--- SHORT EXERCISE ---
Please lay out the part of the items that opens with the line containing "genus: Dasyprocta" and closes with the line containing "common name: Soft-leaved sedge", both included, as a two-column CSV with the columns field and value. Give one row per line, putting each value in a single quoted field with any line breaks turned into spaces.

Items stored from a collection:
START

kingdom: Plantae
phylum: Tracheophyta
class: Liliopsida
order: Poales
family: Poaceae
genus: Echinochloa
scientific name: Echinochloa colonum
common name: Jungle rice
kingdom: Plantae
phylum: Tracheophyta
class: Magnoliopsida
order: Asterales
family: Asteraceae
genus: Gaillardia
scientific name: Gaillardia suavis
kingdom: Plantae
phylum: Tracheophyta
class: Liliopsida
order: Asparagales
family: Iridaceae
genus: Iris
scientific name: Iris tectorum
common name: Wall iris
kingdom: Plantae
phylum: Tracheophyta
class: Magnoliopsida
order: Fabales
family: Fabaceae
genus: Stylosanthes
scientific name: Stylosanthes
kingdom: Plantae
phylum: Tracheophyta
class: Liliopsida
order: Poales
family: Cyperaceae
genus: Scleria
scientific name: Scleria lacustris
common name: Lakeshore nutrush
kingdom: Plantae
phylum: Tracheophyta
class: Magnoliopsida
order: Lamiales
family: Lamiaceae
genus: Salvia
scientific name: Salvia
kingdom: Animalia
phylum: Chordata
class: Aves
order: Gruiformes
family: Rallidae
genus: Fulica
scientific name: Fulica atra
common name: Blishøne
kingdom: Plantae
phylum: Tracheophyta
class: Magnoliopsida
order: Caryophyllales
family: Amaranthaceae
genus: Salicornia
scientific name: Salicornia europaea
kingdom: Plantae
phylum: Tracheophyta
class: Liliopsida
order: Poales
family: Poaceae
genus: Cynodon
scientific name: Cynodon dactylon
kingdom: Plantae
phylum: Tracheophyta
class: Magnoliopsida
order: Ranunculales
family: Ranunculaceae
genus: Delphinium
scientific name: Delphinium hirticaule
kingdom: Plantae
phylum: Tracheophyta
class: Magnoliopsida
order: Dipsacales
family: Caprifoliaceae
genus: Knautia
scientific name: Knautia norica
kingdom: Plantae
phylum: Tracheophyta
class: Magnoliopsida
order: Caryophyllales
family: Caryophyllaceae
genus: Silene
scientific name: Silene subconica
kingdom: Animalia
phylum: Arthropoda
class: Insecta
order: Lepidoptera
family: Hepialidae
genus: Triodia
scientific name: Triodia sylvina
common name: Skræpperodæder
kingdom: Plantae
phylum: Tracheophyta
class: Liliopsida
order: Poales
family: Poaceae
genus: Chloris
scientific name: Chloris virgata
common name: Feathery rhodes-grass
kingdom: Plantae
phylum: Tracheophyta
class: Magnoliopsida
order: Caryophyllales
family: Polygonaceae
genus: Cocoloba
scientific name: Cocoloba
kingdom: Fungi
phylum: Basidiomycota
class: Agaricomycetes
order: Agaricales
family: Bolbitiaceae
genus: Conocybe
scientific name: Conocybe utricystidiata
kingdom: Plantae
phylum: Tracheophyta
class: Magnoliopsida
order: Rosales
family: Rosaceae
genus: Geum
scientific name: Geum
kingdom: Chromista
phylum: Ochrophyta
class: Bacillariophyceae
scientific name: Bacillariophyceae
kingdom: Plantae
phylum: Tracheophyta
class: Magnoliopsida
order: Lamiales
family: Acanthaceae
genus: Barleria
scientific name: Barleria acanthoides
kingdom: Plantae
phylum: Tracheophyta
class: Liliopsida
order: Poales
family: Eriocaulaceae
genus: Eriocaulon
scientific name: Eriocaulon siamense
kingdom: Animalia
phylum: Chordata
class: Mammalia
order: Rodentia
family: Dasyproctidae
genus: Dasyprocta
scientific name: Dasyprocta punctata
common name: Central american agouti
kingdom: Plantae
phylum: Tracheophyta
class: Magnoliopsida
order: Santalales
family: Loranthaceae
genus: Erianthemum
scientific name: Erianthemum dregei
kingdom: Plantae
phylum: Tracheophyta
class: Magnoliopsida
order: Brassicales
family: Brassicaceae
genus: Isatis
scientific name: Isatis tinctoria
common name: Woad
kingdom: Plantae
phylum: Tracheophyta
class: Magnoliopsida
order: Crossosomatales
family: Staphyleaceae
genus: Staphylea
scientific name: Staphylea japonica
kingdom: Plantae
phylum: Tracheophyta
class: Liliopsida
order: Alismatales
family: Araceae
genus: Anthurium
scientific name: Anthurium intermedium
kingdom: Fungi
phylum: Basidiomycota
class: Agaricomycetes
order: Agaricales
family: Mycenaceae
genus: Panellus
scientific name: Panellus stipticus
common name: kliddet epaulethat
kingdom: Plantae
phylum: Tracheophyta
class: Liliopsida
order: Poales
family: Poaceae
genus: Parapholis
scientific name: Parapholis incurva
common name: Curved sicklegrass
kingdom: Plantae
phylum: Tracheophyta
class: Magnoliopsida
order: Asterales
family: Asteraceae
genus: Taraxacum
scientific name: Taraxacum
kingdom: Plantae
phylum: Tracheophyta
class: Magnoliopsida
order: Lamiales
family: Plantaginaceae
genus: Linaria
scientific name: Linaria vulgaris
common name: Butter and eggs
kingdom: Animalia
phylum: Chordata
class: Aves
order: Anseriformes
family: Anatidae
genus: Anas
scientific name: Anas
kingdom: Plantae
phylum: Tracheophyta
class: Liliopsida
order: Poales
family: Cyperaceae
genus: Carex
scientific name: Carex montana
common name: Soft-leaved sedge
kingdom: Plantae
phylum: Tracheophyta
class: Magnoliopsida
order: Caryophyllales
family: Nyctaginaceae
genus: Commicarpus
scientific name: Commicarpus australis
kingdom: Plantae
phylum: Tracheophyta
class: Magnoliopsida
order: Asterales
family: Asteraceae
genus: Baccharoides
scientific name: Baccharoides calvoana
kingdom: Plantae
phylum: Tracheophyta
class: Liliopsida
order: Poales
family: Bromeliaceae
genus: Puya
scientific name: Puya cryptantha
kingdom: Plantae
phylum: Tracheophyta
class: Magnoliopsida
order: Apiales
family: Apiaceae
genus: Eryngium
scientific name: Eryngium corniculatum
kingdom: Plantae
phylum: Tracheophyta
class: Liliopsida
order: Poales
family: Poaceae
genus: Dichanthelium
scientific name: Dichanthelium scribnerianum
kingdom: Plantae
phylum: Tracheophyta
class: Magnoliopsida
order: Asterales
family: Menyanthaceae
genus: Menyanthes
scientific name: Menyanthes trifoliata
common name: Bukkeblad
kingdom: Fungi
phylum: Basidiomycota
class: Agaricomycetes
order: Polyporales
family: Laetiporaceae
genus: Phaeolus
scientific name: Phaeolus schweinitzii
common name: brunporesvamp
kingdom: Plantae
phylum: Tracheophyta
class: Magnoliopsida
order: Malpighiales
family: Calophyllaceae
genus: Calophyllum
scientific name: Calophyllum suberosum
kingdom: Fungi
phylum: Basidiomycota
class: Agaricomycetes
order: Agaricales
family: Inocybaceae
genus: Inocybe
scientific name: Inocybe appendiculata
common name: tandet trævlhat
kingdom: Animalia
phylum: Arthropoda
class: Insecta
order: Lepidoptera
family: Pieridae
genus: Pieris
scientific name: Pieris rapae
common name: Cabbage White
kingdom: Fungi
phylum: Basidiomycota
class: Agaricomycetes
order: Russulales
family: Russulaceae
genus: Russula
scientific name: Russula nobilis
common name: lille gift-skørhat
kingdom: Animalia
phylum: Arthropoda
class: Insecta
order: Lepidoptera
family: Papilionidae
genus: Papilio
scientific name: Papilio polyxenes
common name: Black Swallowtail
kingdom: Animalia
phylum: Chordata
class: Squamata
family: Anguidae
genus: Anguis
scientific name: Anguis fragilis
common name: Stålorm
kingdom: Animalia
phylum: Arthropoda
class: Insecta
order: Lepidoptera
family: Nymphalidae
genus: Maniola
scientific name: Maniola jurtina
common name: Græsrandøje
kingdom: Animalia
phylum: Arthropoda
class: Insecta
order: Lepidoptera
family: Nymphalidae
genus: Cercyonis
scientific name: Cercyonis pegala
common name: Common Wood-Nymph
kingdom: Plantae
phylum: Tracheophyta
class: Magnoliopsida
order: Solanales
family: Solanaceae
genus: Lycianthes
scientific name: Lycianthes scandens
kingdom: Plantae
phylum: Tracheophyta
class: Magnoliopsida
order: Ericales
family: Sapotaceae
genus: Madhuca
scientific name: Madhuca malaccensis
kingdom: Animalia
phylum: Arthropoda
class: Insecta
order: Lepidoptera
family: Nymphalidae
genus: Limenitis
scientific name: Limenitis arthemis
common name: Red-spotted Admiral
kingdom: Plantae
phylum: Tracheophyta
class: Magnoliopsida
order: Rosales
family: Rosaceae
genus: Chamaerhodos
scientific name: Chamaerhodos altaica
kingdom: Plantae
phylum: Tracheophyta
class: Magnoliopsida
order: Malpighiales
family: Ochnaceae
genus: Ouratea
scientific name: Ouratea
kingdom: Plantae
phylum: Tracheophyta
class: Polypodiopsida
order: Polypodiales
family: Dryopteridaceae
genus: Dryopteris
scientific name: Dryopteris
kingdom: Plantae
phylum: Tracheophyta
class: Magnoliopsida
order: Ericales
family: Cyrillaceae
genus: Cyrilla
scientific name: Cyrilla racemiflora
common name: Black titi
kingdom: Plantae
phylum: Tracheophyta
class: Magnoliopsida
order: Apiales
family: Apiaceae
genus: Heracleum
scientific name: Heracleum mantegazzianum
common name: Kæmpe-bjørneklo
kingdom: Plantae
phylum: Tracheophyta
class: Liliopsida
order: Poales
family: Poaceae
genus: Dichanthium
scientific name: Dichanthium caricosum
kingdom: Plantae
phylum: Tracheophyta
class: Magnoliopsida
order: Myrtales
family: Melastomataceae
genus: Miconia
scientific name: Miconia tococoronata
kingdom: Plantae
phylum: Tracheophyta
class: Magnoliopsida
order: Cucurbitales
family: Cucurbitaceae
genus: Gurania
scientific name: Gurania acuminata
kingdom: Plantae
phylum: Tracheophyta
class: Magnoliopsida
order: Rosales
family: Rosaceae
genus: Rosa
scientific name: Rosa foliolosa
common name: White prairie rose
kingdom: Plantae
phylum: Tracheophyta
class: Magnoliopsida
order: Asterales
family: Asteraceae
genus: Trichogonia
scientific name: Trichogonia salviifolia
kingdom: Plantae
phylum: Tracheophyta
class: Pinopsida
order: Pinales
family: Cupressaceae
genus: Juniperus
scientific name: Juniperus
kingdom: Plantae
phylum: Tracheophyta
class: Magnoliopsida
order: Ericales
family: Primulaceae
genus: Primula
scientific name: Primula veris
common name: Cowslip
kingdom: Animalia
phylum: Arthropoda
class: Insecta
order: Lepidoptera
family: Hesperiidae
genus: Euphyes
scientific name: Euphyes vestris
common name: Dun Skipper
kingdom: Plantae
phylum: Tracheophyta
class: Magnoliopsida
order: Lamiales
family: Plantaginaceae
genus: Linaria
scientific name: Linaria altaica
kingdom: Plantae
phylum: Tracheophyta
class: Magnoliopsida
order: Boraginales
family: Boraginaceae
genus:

END

--- RESULT OF THE EXERCISE ---
field,value
"genus:","Dasyprocta"
"scientific name:","Dasyprocta punctata"
"common name:","Central american agouti"
"kingdom:","Plantae"
"phylum:","Tracheophyta"
"class:","Magnoliopsida"
"order:","Santalales"
"family:","Loranthaceae"
"genus:","Erianthemum"
"scientific name:","Erianthemum dregei"
"kingdom:","Plantae"
"phylum:","Tracheophyta"
"class:","Magnoliopsida"
"order:","Brassicales"
"family:","Brassicaceae"
"genus:","Isatis"
"scientific name:","Isatis tinctoria"
"common name:","Woad"
"kingdom:","Plantae"
"phylum:","Tracheophyta"
"class:","Magnoliopsida"
"order:","Crossosomatales"
"family:","Staphyleaceae"
"genus:","Staphylea"
"scientific name:","Staphylea japonica"
"kingdom:","Plantae"
"phylum:","Tracheophyta"
"class:","Liliopsida"
"order:","Alismatales"
"family:","Araceae"
"genus:","Anthurium"
"scientific name:","Anthurium intermedium"
"kingdom:","Fungi"
"phylum:","Basidiomycota"
"class:","Agaricomycetes"
"order:","Agaricales"
"family:","Mycenaceae"
"genus:","Panellus"
"scientific name:","Panellus stipticus"
"common name:","kliddet epaulethat"
"kingdom:","Plantae"
"phylum:","Tracheophyta"
"class:","Liliopsida"
"order:","Poales"
"family:","Poaceae"
"genus:","Parapholis"
"scientific name:","Parapholis incurva"
"common name:","Curved sicklegrass"
"kingdom:","Plantae"
"phylum:","Tracheophyta"
"class:","Magnoliopsida"
"order:","Asterales"
"family:","Asteraceae"
"genus:","Taraxacum"
"scientific name:","Taraxacum"
"kingdom:","Plantae"
"phylum:","Tracheophyta"
"class:","Magnoliopsida"
"order:","Lamiales"
"family:","Plantaginaceae"
"genus:","Linaria"
"scientific name:","Linaria vulgaris"
"common name:","Butter and eggs"
"kingdom:","Animalia"
"phylum:","Chordata"
"class:","Aves"
"order:","Anseriformes"
"family:","Anatidae"
"genus:","Anas"
"scientific name:","Anas"
"kingdom:","Plantae"
"phylum:","Tracheophyta"
"class:","Liliopsida"
"order:","Poales"
"family:","Cyperaceae"
"genus:","Carex"
"scientific name:","Carex montana"
"common name:","Soft-leaved sedge"